*** Opening of TASK INPUTS ***

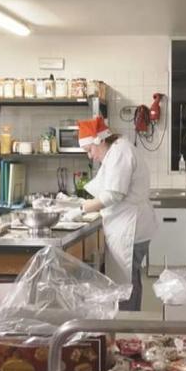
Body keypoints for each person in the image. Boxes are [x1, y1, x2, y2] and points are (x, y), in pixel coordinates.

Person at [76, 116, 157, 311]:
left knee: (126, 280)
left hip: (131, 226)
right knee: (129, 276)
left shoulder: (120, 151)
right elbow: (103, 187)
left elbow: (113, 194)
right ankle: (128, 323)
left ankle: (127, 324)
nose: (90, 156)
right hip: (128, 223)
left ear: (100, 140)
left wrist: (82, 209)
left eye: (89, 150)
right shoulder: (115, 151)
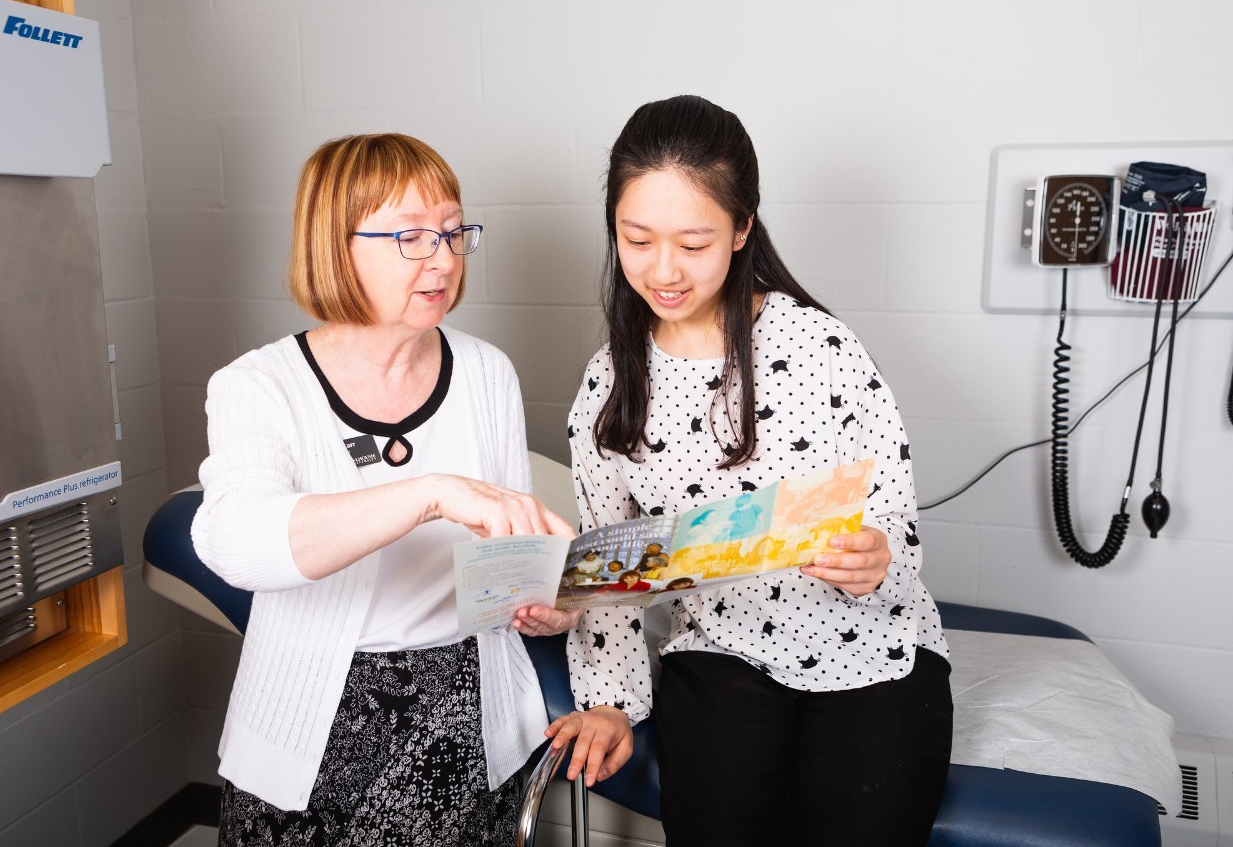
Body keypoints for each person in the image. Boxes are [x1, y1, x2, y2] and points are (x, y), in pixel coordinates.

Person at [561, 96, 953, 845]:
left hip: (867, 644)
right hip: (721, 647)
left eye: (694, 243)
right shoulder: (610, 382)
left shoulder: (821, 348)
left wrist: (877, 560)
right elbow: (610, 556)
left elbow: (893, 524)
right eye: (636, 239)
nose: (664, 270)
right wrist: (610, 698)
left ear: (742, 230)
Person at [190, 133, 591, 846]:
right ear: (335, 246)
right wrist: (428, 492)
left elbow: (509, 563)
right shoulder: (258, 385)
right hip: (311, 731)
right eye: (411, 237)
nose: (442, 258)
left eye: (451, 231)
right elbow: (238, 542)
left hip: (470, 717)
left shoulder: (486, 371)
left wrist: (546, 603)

*** Close of TASK INPUTS ***
*** Opening of TASK INPUTS ***

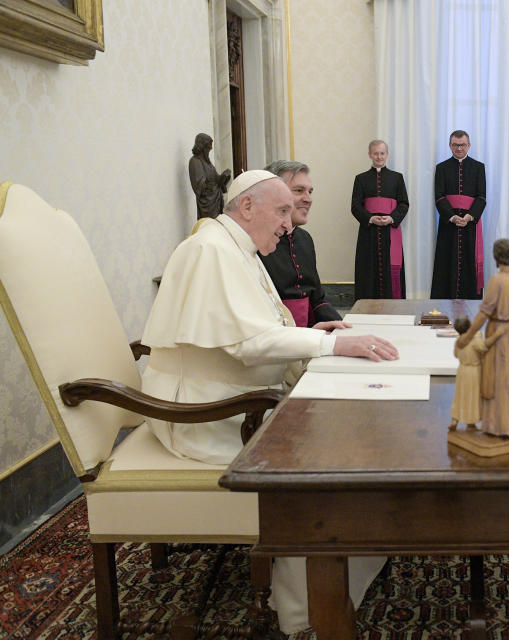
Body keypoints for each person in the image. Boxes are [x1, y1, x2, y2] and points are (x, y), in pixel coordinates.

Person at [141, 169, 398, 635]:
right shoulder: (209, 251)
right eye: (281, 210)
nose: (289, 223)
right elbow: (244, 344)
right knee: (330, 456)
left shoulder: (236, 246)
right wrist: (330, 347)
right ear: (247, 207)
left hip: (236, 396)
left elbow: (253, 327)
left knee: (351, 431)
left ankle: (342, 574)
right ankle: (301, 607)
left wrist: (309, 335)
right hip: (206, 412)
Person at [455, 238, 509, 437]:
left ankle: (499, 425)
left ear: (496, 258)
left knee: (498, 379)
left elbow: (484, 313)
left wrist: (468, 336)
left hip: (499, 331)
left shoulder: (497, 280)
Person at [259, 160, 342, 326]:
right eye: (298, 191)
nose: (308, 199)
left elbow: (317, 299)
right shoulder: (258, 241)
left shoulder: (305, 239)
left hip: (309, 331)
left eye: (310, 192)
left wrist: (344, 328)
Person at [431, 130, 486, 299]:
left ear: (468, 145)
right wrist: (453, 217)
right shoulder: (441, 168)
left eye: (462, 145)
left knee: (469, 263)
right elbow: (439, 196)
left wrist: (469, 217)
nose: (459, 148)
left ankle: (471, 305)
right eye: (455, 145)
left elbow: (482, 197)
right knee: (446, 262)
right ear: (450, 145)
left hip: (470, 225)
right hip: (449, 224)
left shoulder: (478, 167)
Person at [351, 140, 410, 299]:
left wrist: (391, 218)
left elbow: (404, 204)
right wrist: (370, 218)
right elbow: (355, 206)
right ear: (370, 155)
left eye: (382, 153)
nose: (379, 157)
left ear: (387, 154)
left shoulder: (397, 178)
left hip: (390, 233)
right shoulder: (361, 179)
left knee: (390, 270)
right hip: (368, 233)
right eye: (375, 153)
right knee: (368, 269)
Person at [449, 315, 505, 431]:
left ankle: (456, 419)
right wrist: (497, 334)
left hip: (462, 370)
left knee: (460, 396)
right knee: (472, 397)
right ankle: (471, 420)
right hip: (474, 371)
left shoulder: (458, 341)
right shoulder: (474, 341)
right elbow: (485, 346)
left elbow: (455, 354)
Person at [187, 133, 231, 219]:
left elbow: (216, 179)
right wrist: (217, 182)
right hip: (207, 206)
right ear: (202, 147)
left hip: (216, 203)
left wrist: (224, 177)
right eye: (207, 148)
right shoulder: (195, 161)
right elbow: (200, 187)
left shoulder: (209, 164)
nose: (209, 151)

*** Close of TASK INPUTS ***

EXERCISE: Take the entries above and return only the lines from the one with "left hip: (309, 331)" to the one with "left shoulder: (478, 167)", both included, unchanged.

RESPONSE:
left hip: (309, 331)
left eye: (310, 192)
left wrist: (344, 328)
Person at [431, 130, 486, 299]:
left ear: (468, 145)
right wrist: (453, 217)
right shoulder: (441, 168)
left eye: (462, 145)
left knee: (469, 263)
right elbow: (439, 196)
left wrist: (469, 217)
nose: (459, 148)
left ankle: (471, 305)
right eye: (455, 145)
left elbow: (482, 197)
right knee: (446, 262)
right ear: (450, 145)
left hip: (470, 225)
right hip: (449, 224)
left shoulder: (478, 167)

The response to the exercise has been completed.